DELLA
STESSA MATERIA DEI SOGNI
Quando chiudiamo
gli occhi la nostra vista si spalanca all'interno e finalmente riusciamo a vedere,
a guardare dentro di noi infilandoci in spazi aperti, cunicoli, sentieri o stanze
di cui spesso non immaginavamo l'esistenza.
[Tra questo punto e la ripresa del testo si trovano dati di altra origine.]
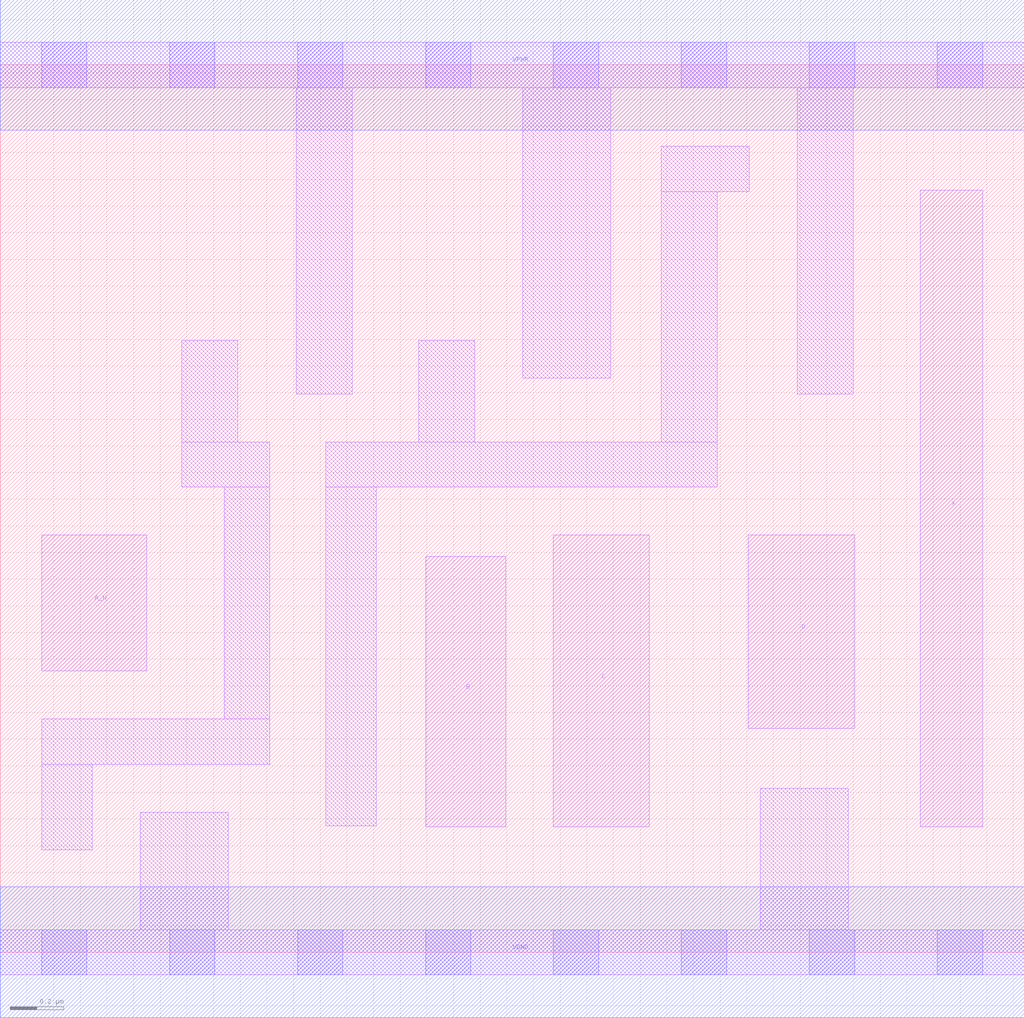
<source format=lef>
# Copyright 2020 The SkyWater PDK Authors
#
# Licensed under the Apache License, Version 2.0 (the "License");
# you may not use this file except in compliance with the License.
# You may obtain a copy of the License at
#
#     https://www.apache.org/licenses/LICENSE-2.0
#
# Unless required by applicable law or agreed to in writing, software
# distributed under the License is distributed on an "AS IS" BASIS,
# WITHOUT WARRANTIES OR CONDITIONS OF ANY KIND, either express or implied.
# See the License for the specific language governing permissions and
# limitations under the License.
#
# SPDX-License-Identifier: Apache-2.0

VERSION 5.7 ;
  NAMESCASESENSITIVE ON ;
  NOWIREEXTENSIONATPIN ON ;
  DIVIDERCHAR "/" ;
  BUSBITCHARS "[]" ;
UNITS
  DATABASE MICRONS 200 ;
END UNITS
MACRO sky130_fd_sc_lp__and4b_m
  CLASS CORE ;
  FOREIGN sky130_fd_sc_lp__and4b_m ;
  ORIGIN  0.000000  0.000000 ;
  SIZE  3.840000 BY  3.330000 ;
  SYMMETRY X Y R90 ;
  SITE unit ;
  PIN A_N
    ANTENNAGATEAREA  0.126000 ;
    DIRECTION INPUT ;
    USE SIGNAL ;
    PORT
      LAYER li1 ;
        RECT 0.155000 1.055000 0.550000 1.565000 ;
    END
  END A_N
  PIN B
    ANTENNAGATEAREA  0.126000 ;
    DIRECTION INPUT ;
    USE SIGNAL ;
    PORT
      LAYER li1 ;
        RECT 1.595000 0.470000 1.895000 1.485000 ;
    END
  END B
  PIN C
    ANTENNAGATEAREA  0.126000 ;
    DIRECTION INPUT ;
    USE SIGNAL ;
    PORT
      LAYER li1 ;
        RECT 2.075000 0.470000 2.435000 1.565000 ;
    END
  END C
  PIN D
    ANTENNAGATEAREA  0.126000 ;
    DIRECTION INPUT ;
    USE SIGNAL ;
    PORT
      LAYER li1 ;
        RECT 2.805000 0.840000 3.205000 1.565000 ;
    END
  END D
  PIN X
    ANTENNADIFFAREA  0.222600 ;
    DIRECTION OUTPUT ;
    USE SIGNAL ;
    PORT
      LAYER li1 ;
        RECT 3.450000 0.470000 3.685000 2.860000 ;
    END
  END X
  PIN VGND
    DIRECTION INOUT ;
    USE GROUND ;
    PORT
      LAYER met1 ;
        RECT 0.000000 -0.245000 3.840000 0.245000 ;
    END
  END VGND
  PIN VPWR
    DIRECTION INOUT ;
    USE POWER ;
    PORT
      LAYER met1 ;
        RECT 0.000000 3.085000 3.840000 3.575000 ;
    END
  END VPWR
  OBS
    LAYER li1 ;
      RECT 0.000000 -0.085000 3.840000 0.085000 ;
      RECT 0.000000  3.245000 3.840000 3.415000 ;
      RECT 0.155000  0.385000 0.345000 0.705000 ;
      RECT 0.155000  0.705000 1.010000 0.875000 ;
      RECT 0.525000  0.085000 0.855000 0.525000 ;
      RECT 0.680000  1.745000 1.010000 1.915000 ;
      RECT 0.680000  1.915000 0.890000 2.295000 ;
      RECT 0.840000  0.875000 1.010000 1.745000 ;
      RECT 1.110000  2.095000 1.320000 3.245000 ;
      RECT 1.220000  0.475000 1.410000 1.745000 ;
      RECT 1.220000  1.745000 2.690000 1.915000 ;
      RECT 1.570000  1.915000 1.780000 2.295000 ;
      RECT 1.960000  2.155000 2.290000 3.245000 ;
      RECT 2.480000  1.915000 2.690000 2.855000 ;
      RECT 2.480000  2.855000 2.810000 3.025000 ;
      RECT 2.850000  0.085000 3.180000 0.615000 ;
      RECT 2.990000  2.095000 3.200000 3.245000 ;
    LAYER mcon ;
      RECT 0.155000 -0.085000 0.325000 0.085000 ;
      RECT 0.155000  3.245000 0.325000 3.415000 ;
      RECT 0.635000 -0.085000 0.805000 0.085000 ;
      RECT 0.635000  3.245000 0.805000 3.415000 ;
      RECT 1.115000 -0.085000 1.285000 0.085000 ;
      RECT 1.115000  3.245000 1.285000 3.415000 ;
      RECT 1.595000 -0.085000 1.765000 0.085000 ;
      RECT 1.595000  3.245000 1.765000 3.415000 ;
      RECT 2.075000 -0.085000 2.245000 0.085000 ;
      RECT 2.075000  3.245000 2.245000 3.415000 ;
      RECT 2.555000 -0.085000 2.725000 0.085000 ;
      RECT 2.555000  3.245000 2.725000 3.415000 ;
      RECT 3.035000 -0.085000 3.205000 0.085000 ;
      RECT 3.035000  3.245000 3.205000 3.415000 ;
      RECT 3.515000 -0.085000 3.685000 0.085000 ;
      RECT 3.515000  3.245000 3.685000 3.415000 ;
  END
END sky130_fd_sc_lp__and4b_m
END LIBRARY

</source>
Poi quando entriamo nella fase del
sonno la nostra mente fa un passo nel regno del mistero, tanto che ancora oggi,
nell'epoca della scienza e della tecnologia si sanno davvero poco cose certe sul
mondo onirico, sul perchè sognamo o su che significato abbiano i nostri
sogni: ombre nella notte o fari per guidare la vita. Le persone che compaiono
in questo lavoro sono persone che conosco da un po' di tempo, alcune sono parenti
stretti o grandi amici che hanno condiviso fin qui un buon pezzo di strada insieme
a me. Nonostante ciò non è sempre stato facile coinvolgerli e chiedergli
di raccontarmi un sogno fatto durante il sonno. Un sogno di cui avevano ancora
memoria, che erano riusciti a trattenere nonostante gli occhi aperti, stappandolo
dall'oblio del buio. Le loro voci sono ricordi di sogni. E le fotografie possono,
talvolta casualmente, raggiungere quel punto fragile e magico dove il passato
e il futuro si incontrano, si salutano e si mescolano. Possono diventare della
stessa materia dei sogni, pure associazioni intuitive e libere, libere e intuitive
come la parte più profonda di noi stessi.